HIV gene- PCR - (Dec/06/2012 )
I have been trying to amplify the HIV gene from HIV infected patients' genomic DNA. I am not getting the respective band, instead I'm getting a non-specific band with all the samples. I checked the template DNA with other genes, its working fine. I checked the primers by using them with PNL4-3 as template, I got the exact band length. I tried changing the cycling conditions, template quantity, MgCl2 conc., tried adding DMSO (2%), everything possible, still no use.. What else can I try doing so that I get the required amplification..??
Suggestions would be greatly appreciated...
Thank you in advance..
Welcome to BioForum.
It would be great if you could post some information.
1. Gel picture of your unspecific bands that you are getting.
2. How are you extracting gDNA from patient samples ( Often blood proteins (contaminants) do not let your PCR work. Hence the non specific amplification. Am guessing here that your positive control template is purified with a protocol different from the one you are using for extracting gDNA.
The control I used was a vector that was readily available. I used QIAmp DNA isolation kit (mini) to isolate the gDNA. So, I think, the quality of the DNA would be fine. I have also attached the gel pic (1st well: 100bp ladder; 2nd well: The PCR product, shows the nonspecific product; 3rd well: The positive control, HIVpNL4-3; 4th well: The negative control).
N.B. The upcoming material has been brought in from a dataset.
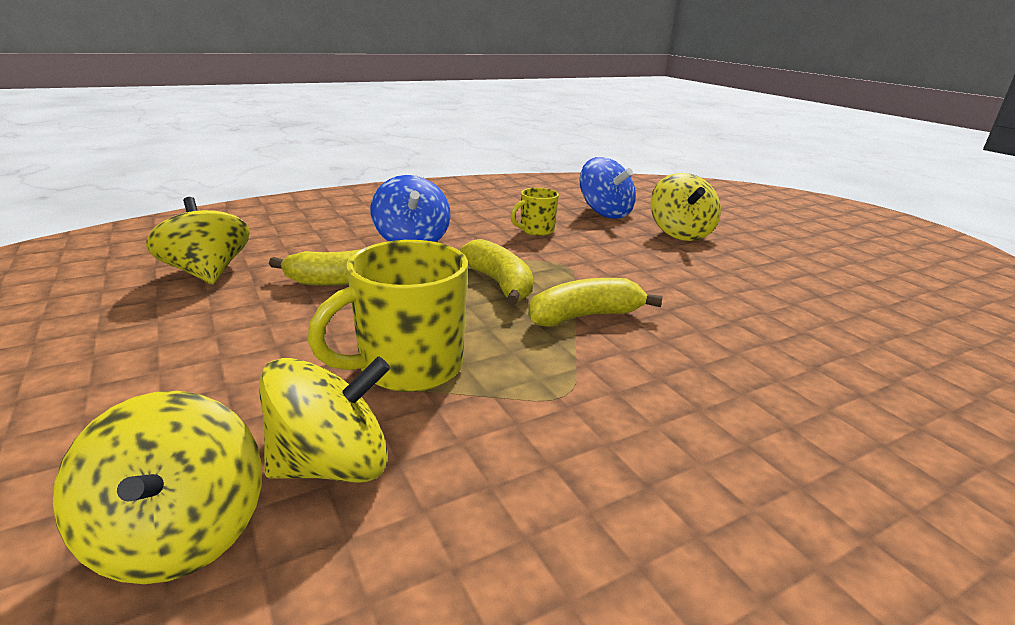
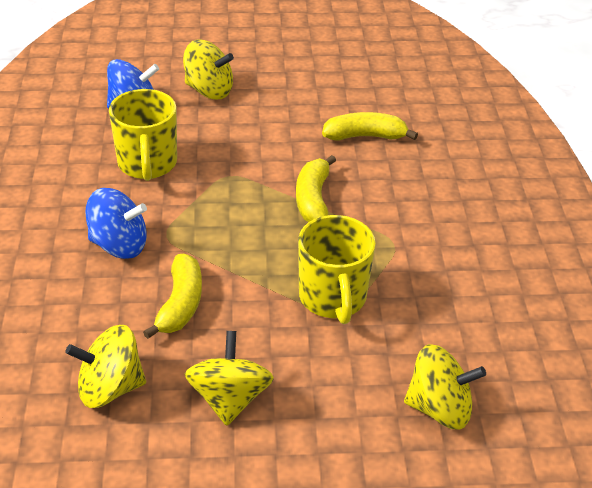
camera: 65 degrees left, 15 degrees up
yellow spinning top [259,356,390,483] -> yellow spinning top moved to [185,331,274,426]
yellow banana [460,239,533,305] -> yellow banana moved to [322,112,418,141]
yellow mug [510,188,559,236] -> yellow mug [109,89,177,181], size x1.82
If you used plasmid as a control (and next time I would probably use much less of it, 100 or even 1000x dilution, plasmid DNA has high copy number) it's not a complex template so it won't show nonspecific binding to other targets in human genome. At this picture the primers show very high dimer formation so I wouldn'd consider them very good. If everything fails you may try to redesign them.
Do you have a negative human sample to compare? It's also possible that the "nonspecific" band is actually specific and only different length than plasmid control. (I assume negative control is just water).